Now that we have finished our study of Acts, we are beginning a study of the key passages in our Church's vision, mission, and methods. This week, we will be discussing Mark 12:30-21 where Jesus tells us what the two greatest commandments are:
- Love the Lord with all your heart, soul, mind, and strength.
- Love your neighbor as yourself.
We will discuss this in detail Sunday night. However, I wanted to take some time to discuss the context of this passage and the profound implications it bears. In Mark 12:28, a scribe (teacher of the Law) heard Jesus answering His critics with wise words. The scribe, intrigued at Jesus responses, decided to ask Jesus an inquisitive rather than accusative question. Specifically, He asks Jesus what commandment is the greatest of all.
Jesus answered with commandments that have become central to Restoration's methodology: Love God with all you are and love people as you love yourself.
Sunday, we will discuss what that means, so I wont spend too much time on it here. Instead, I want to discuss the exchange that follows Jesus' profound answer.
The scribe paraphrases Jesus' answer back to Him (a sign that he had been listening) and seems to agree with every word. Jesus' response: "You are not far from the Kingdom of God."
What does it mean to be "not far" from the Kingdom of God? The scribe understood the profound value of loving God above all else and loving people as you love yourself. He seemed to be in absolute agreement with Jesus on these points. So, what was he missing? How did he get the two greatest commandments right and still wasn't all the way "in" the Kingdom of God?
While I can't say for certain what Jesus was referring to, I think I have a pretty good idea.
You cannot be in the Kingdom of God without making Jesus your King. The scribe shared the fundamental values of the Kingdom of God, but there is no evidence that He had trusted Jesus as his King. He loved God and loved people, but He didn't trust Jesus.
The more I engage with people outside the Church, the more I see people like the scribe in Mark 12. They speak readily about their love for God and people. Most are happy to talk about God's blessing on their lives and how they pray daily. They have the marks of spirituality yet lack the Lordship of Jesus.
They are nice people. Speaking plainly, I like them a lot better than most church people. They are kind, they are gracious, they have a value for spiritual things, but they are lost.
This begs the question: If people can be so good without Jesus, what is the difference between them and Jesus' followers? The answer is "surrender."

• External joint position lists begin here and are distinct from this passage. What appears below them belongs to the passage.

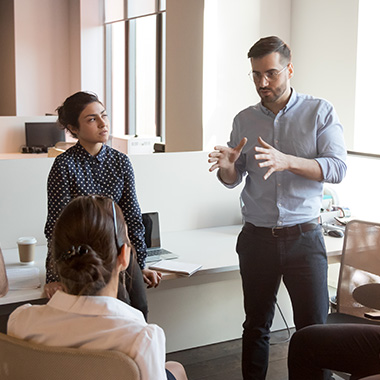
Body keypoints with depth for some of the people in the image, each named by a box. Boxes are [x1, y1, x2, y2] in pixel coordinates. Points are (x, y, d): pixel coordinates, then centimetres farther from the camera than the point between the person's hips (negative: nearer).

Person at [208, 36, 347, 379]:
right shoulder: (244, 120, 8)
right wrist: (227, 166, -14)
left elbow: (338, 168, -11)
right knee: (256, 325, 11)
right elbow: (233, 180, 11)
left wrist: (287, 161, -26)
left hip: (304, 237, -2)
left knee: (314, 327, 0)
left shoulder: (320, 112, -1)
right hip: (257, 238, 3)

Without Jesus, spiritual people go on their way, asking God to be a part of the plans they lay for themselves. They seek God's blessing as they pursue their own will. They value God and value people, but they see themselves as the masters of their own destiny. They love God and love people as long as they can have their lives, but they still put themselves first.
They are tyrants on their own hearts' thrones, seemingly benevolent tyrants, but tyrants nonetheless. We were all once as they are (or perhaps are still as them). The true nature of that tyranny is revealed when we realize that God isn't serving our will but His own. All is well in the "kingdom of me" until my power is disputed. When pain and loss wrecks my kingdom, I realize that I am not in control as I thought I was. In such moments, I have two possible responses: To futilely grasp to regain control or to trust the rightful King of my heart.
Who has control when your dreams are crushed and you lose all that is important to you? If Jesus is my King, my will is aligned to His. I can lose everything and still have Him. The "spiritual" person loses everything and wonders where God is. The surrendered person loses everything and finds God all the more. The difference is surrender. Does God serve me or do I serve Him? Is He my King or my token?
God cannot merely be a good luck charm on my journey to reach my dreams; He must be my Lord. He must take His rightful place on the throne of my heart. As scary as it sounds to surrender control of your life, the reality is that He has good for you that you cannot comprehend.
Don't just be near the Kingdom of God; be in it. Until then, you are your own heart's tyrant. Depose the tyrant of your heart and feel what is like when the King is restored.